Mary was warmly touched by the thought of Wallace’s coming to see her in that special sort of way when he was certain of finding her at dinner an hour or two later. Her feelings about him were rather mixed but he dated back to the very earliest of her memories, and his kindly affectionate attitude toward her had never failed, even during those periods when she had treated him most detestably. Even as a little girl, she had been aware of his sentimental attachment to her mother and perhaps in an instinctive way had resented it, though her actual indictment against Wallace in those days had always been that he made her naughty; incited her by his perpetual assumption that she was the angelic little creature she looked, to one desperate misdemeanor after another, for which her father usually punished her. Mary had, superficially anyhow, her mother’s looks along with her father’s temper.
But for two years after Mrs. Wollaston’s death, she and Wallace had been very good friends. She was grateful to him for treating her like a grown-up, for talking to her, as he often did, about her mother and how much she had meant to him. (She owed it, indeed, largely to Wallace that her memories of this sentimental, romantic, passionless lady with whom in life she had never been completely in sympathy, were as sweet and satisfactory as they were.) He had taken infinite pains with her, guiding her reading and her enjoyment of pictures in the paths of good taste. He took her to concerts sometimes, too, though at this point her docility ceased. She wouldn’t be musical for anybody. He gave her much-needed advice in dealing with social matters which her sudden prematurity forced her to cope with. And with all this went a placidity which had no part at all in her relations with her father.
She got the idea, during this period, that he meant, when she was a little older, to ask her to marry him, and she sometimes speculated whether, if he did, she would. There would be something beautifully appropriate about it;—like the Professor’s Love Story. Usually, though, she terminated the scene with a tender refusal.

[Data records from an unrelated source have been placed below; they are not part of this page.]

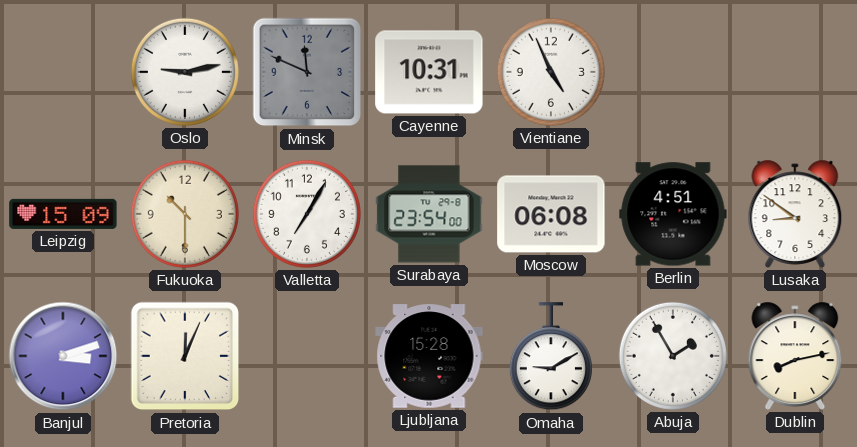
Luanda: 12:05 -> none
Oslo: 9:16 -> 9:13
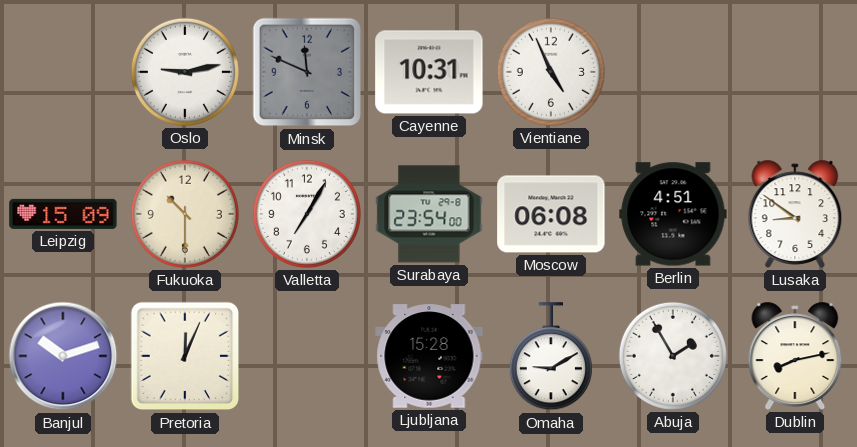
Banjul: 3:12 -> 10:12
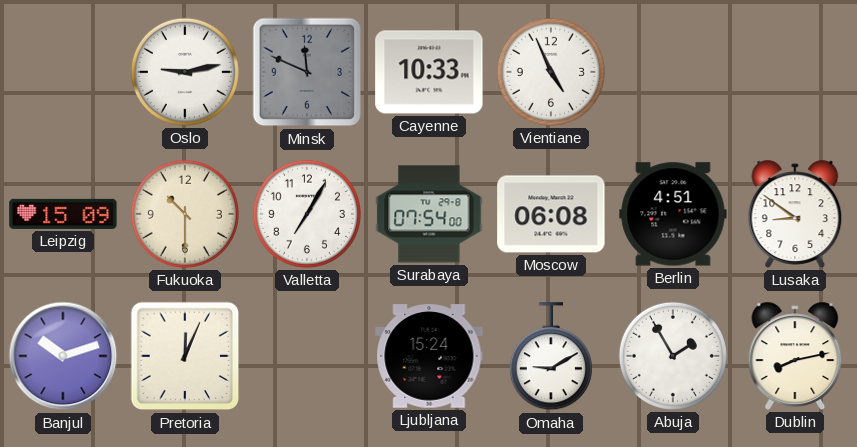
Cayenne: 10:31 -> 10:33
Surabaya: 23:54 -> 07:54
Ljubljana: 15:28 -> 15:24
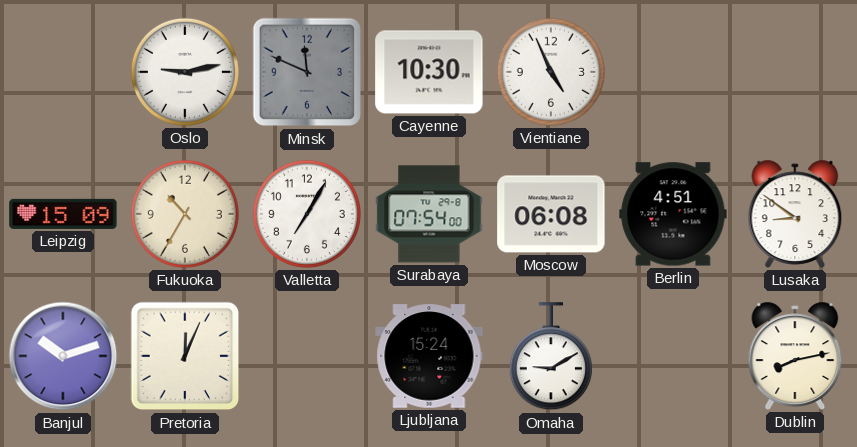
Cayenne: 10:33 -> 10:30
Fukuoka: 10:30 -> 10:35
Abuja: 1:55 -> none
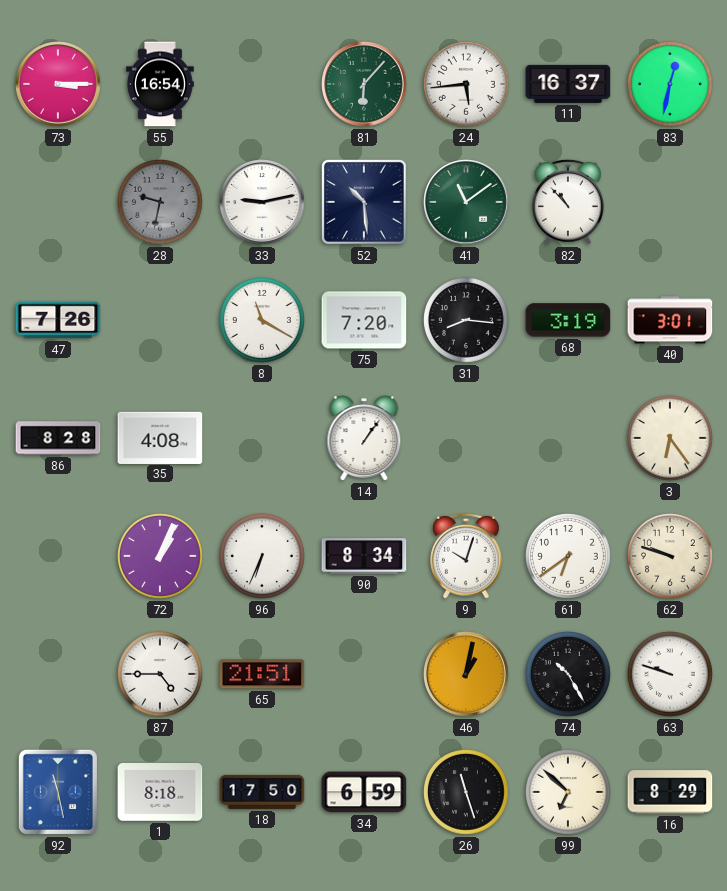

She had long known, of course, how unreal all this was. Wallace had faded into complete invisibility at the time when she fell in love with Captain Burch and quarreled with her father about him. She couldn’t remember afterward whether he had even been on the scene or not. But the savor of their friendship, though mild, was a pleasant one and there was none of her old acquaintances she’d rather have looked forward to to-day at tea-time in the drawing-room. She knew exactly what he would be like; just what they would say to each other. The only doubt in her mind was whether he’d bring her chocolates or daffodils.
She guessed wrong. It was a box of candied strawberries that he gave her as soon as their double hand-shake set him free. But nothing else came at once to the surface to falsify her prevision. She remembered how he liked his tea and was able to get an affectionate warmth into her voice, that sounded real though strangely enough it wasn’t, in agreeing with him how like old times this was and how good it seemed to be home. Then came the joy of having Rush back again, and the war, and the Peace Conference,—only we weren’t going to talk about things like that. And then Alan Seeger, Rupert Brooke, Conningsby Dawson.